→ **Consegne dell'esercizio**:
[1] Nel testo sul Nobel per la pace a Obama, a chi somigliava Obama davanti al microfono?
[2] Ricopia alla lettera il testo sul Nobel per la pace a Obama, partendo da "<----Messaggio originale:---->" e arrivando fino a "gli altri commenti.".

→ **Testo fornito**:
"""

Reply: RI: Re: [pace] Nobel per la pace a Obama



perfettamente d'accordo, come già ho avuto modo di dire.
Ines



<----Messaggio originale:---->
Da:	Enrico Peyretti <pace-request at peacelink.it>
Inviato:	lunedì 12 ottobre 2009 9.16
A:      <pace at peacelink.it>
     disarmo peacelink <disarmo at peacelink.it>
Cc:     lorenzo_galbiati <lorenz.news at tele2.it>
Oggetto: Re: [pace] Nobel per la pace a Obama??

Inviterei a leggere l’editoriale di Barbara Spinelli di oggi su La Stampa,
più saggio, illuminato e drammatico di tutti gli altri commenti.

Enrico Peyretti




http://www.lastampa.it/_web/cmstp/tmplRubriche/editoriali/gEditoriali.asp?ID_blog=25&ID_articolo=6478&ID_sezione=&sezione=

saluto



      La Stampa 11.10.2009

      BARBARA SPINELLI

      La Stampa



      Adesso Barack Obama andrà in giro per il mondo con quel peso: che lo
premia in anticipo, lo lega, lo segna. Il comitato di Oslo non premia un’
azione, una carriera compiuta. Premia forze impalpabili eppure decisive come
la parola, la speranza suscitata, l’attesa che somiglia a un’enorme sete, il
valore attribuito da un leader all’imperio della legge e della Costituzione,
più forte di ogni convenienza. Ricompensa uno stile, un essere nel mondo che
non è in sintonia con il predominio americano e la sua dismisura, la sua
hybris nazionale. Siamo abituati a pensare che la speranza sia poco più di
uno scintillio ineffabile, essendo fatta di cose non avvenute, malferme.

      Siamo abituati a pensare che la parola, diversamente dall’atto, sia
fame di vento. Che ripensare la politica e le sue routine sia vano. Non è
così. Abbiamo solo dimenticato che la parola è tutto nei testi sacri che
fondano le civiltà, compresa la nostra. Per il Siracide, nella Bibbia,
«meglio scivolare sul pavimento che con la lingua», e «un uomo senza grazia
è pari a un discorso inopportuno».

      Da ora Obama porta questo fardello. Deve ancor più dar senso alla
parola, e in primo luogo tenerla. Lui stesso è parso colto da tremore, all’
annuncio. Era serio davanti al microfono, come Buster Keaton che non ride
mai. Faceva pensare a quei profeti o sentinelle turbati dall’appello, che
ammutoliscono o «hanno un gran bue sulla lingua», come nella Bibbia o nell’
Agamennone di Eschilo. Ha detto: «Onestamente non credo di meritarlo»,
intendendo che ancora non è divenuto quello che pure già è - una
transformative figure. La notizia lo ha «sorpreso e reso umile», nel Nobel
vede non una gratificazione ma una «chiamata all’azione». I premi mettono
sempre spavento. Se non lo mettono, più che chiamare lusingano.

      La parola che già oggi fa di Obama una figura trasformativa concerne
questioni essenziali: la coscienza che la solitaria superpotenza americana è
un’impotenza, se non cerca la cooperazione col mondo; l’ascolto dell’altro e
la mano tesa giudicati indispensabili, purché a essi non si opponga il pugno
che non s’apre. E ancora: inutile provare a fermare gli Stati aspiranti all’
atomica, quando il nucleare è l’unico passaporto di potenza e quando i
Grandi non cominciano da se stessi, riducendo i loro esorbitanti arsenali.

"""

→ **Elenco dei dati**:
"""

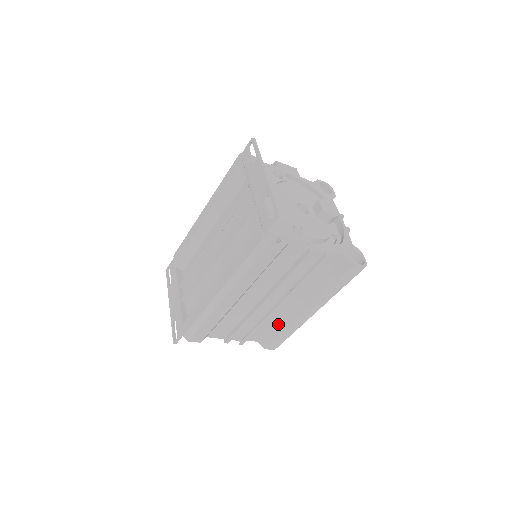
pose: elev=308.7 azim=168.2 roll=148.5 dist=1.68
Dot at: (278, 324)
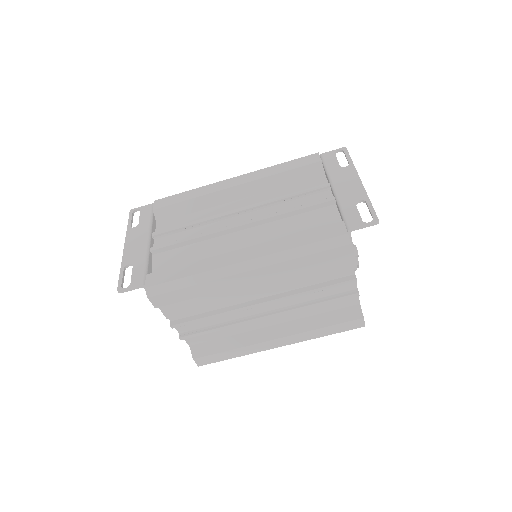
Dot at: (233, 338)
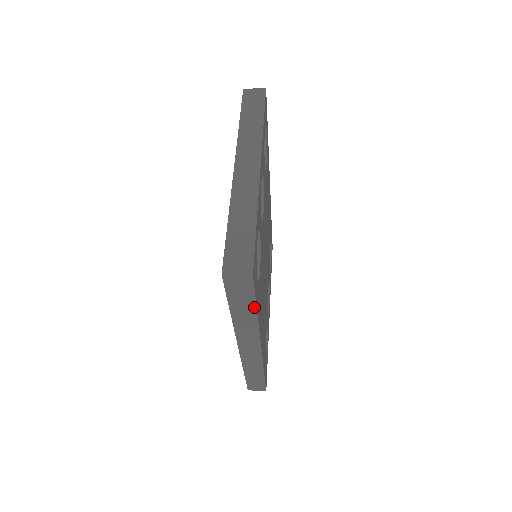
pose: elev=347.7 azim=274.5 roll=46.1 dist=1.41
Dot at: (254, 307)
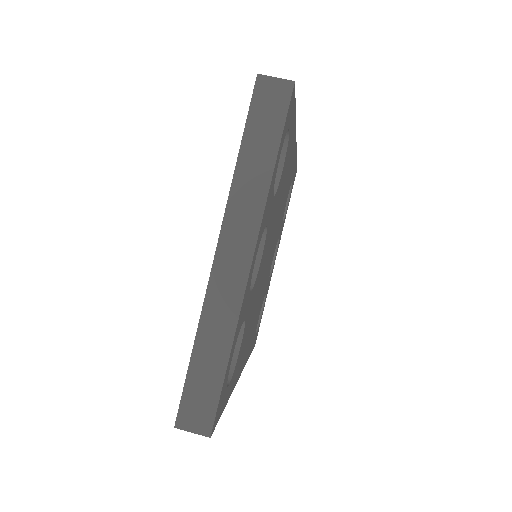
Dot at: occluded
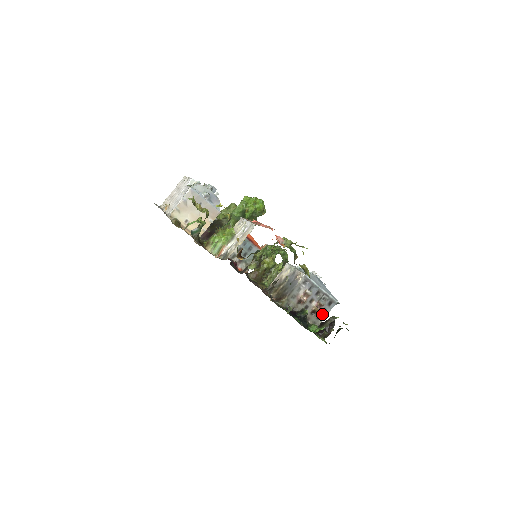
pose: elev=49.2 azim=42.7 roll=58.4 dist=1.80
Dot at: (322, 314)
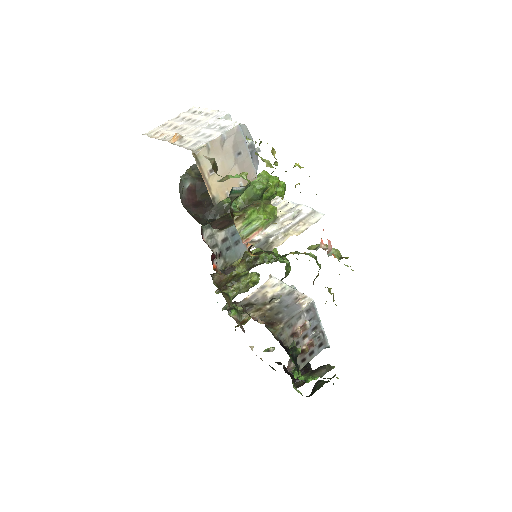
Dot at: (308, 356)
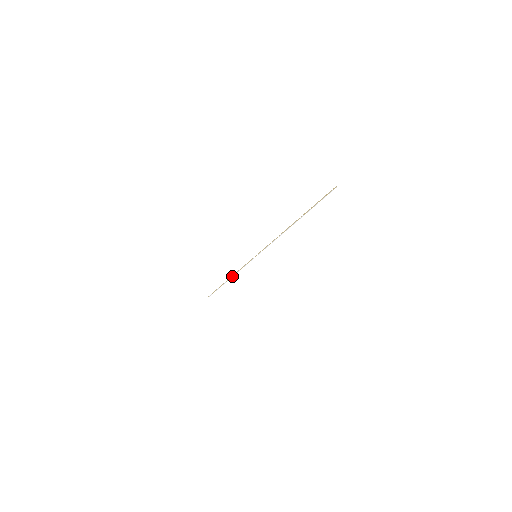
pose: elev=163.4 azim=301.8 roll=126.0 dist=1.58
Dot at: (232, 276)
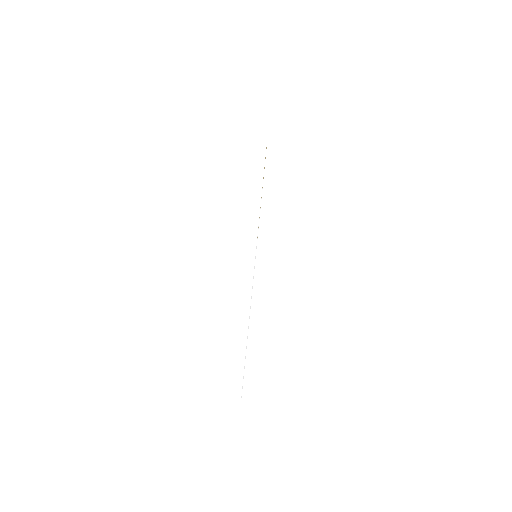
Dot at: (250, 314)
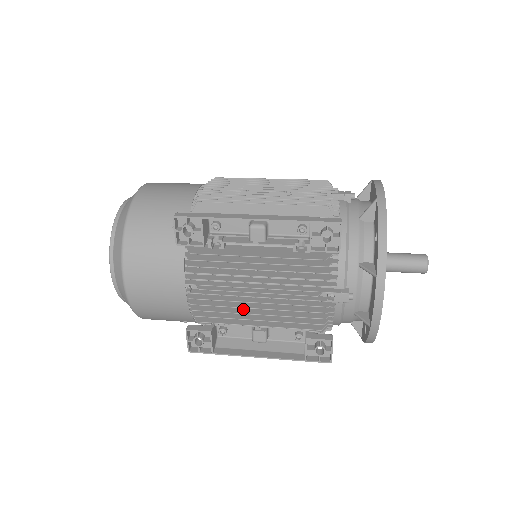
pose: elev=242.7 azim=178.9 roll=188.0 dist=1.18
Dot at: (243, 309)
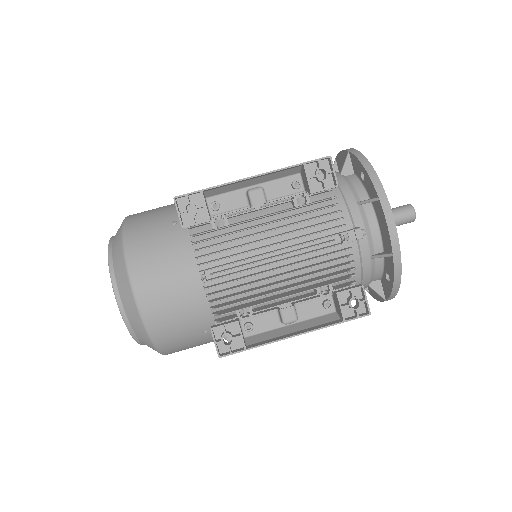
Dot at: (264, 285)
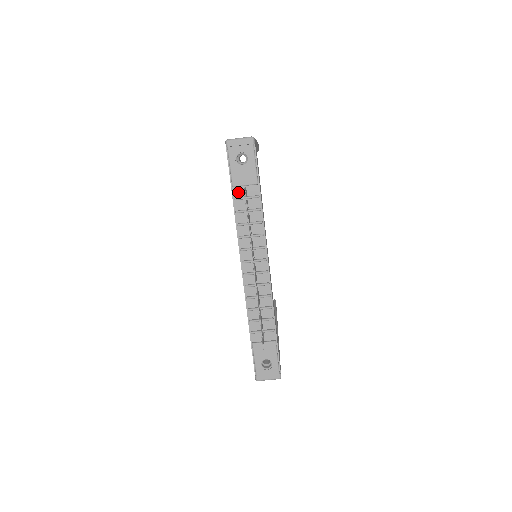
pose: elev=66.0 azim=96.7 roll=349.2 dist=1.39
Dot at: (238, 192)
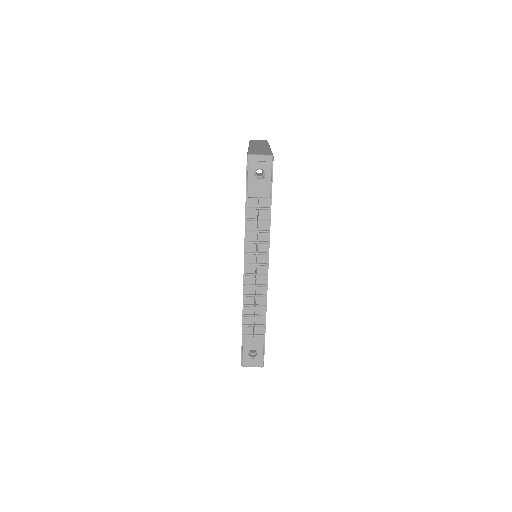
Dot at: (251, 202)
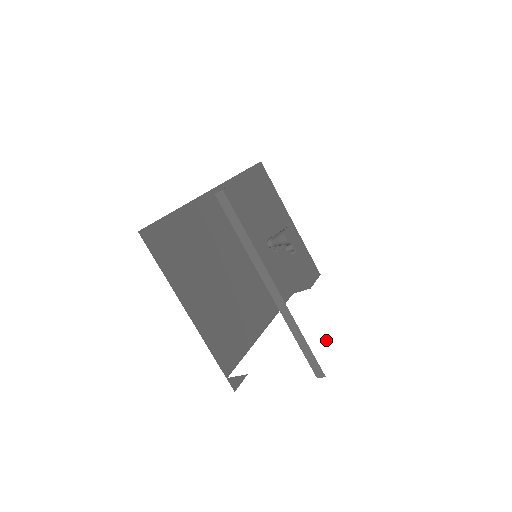
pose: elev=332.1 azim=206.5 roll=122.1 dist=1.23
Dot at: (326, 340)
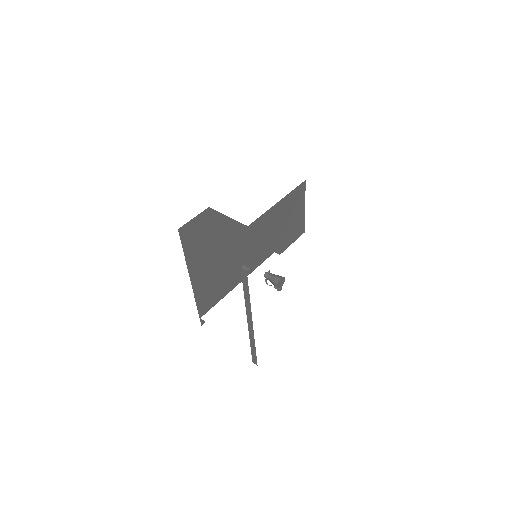
Dot at: (271, 339)
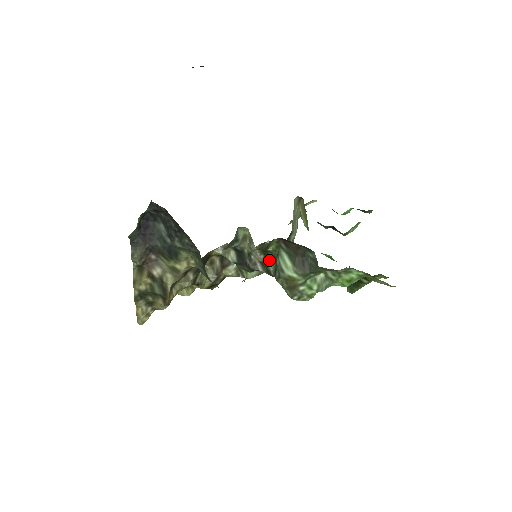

"""

→ **Risposte all'esercizio**:
[1] A Buster Keaton, che non ride mai.

[2]
<----Messaggio originale:---->
Da:	Enrico Peyretti <pace-request at peacelink.it>
Inviato:	lunedì 12 ottobre 2009 9.16
A:      <pace at peacelink.it>
     disarmo peacelink <disarmo at peacelink.it>
Cc:     lorenzo_galbiati <lorenz.news at tele2.it>
Oggetto: Re: [pace] Nobel per la pace a Obama??

Inviterei a leggere l’editoriale di Barbara Spinelli di oggi su La Stampa,
più saggio, illuminato e drammatico di tutti gli altri commenti.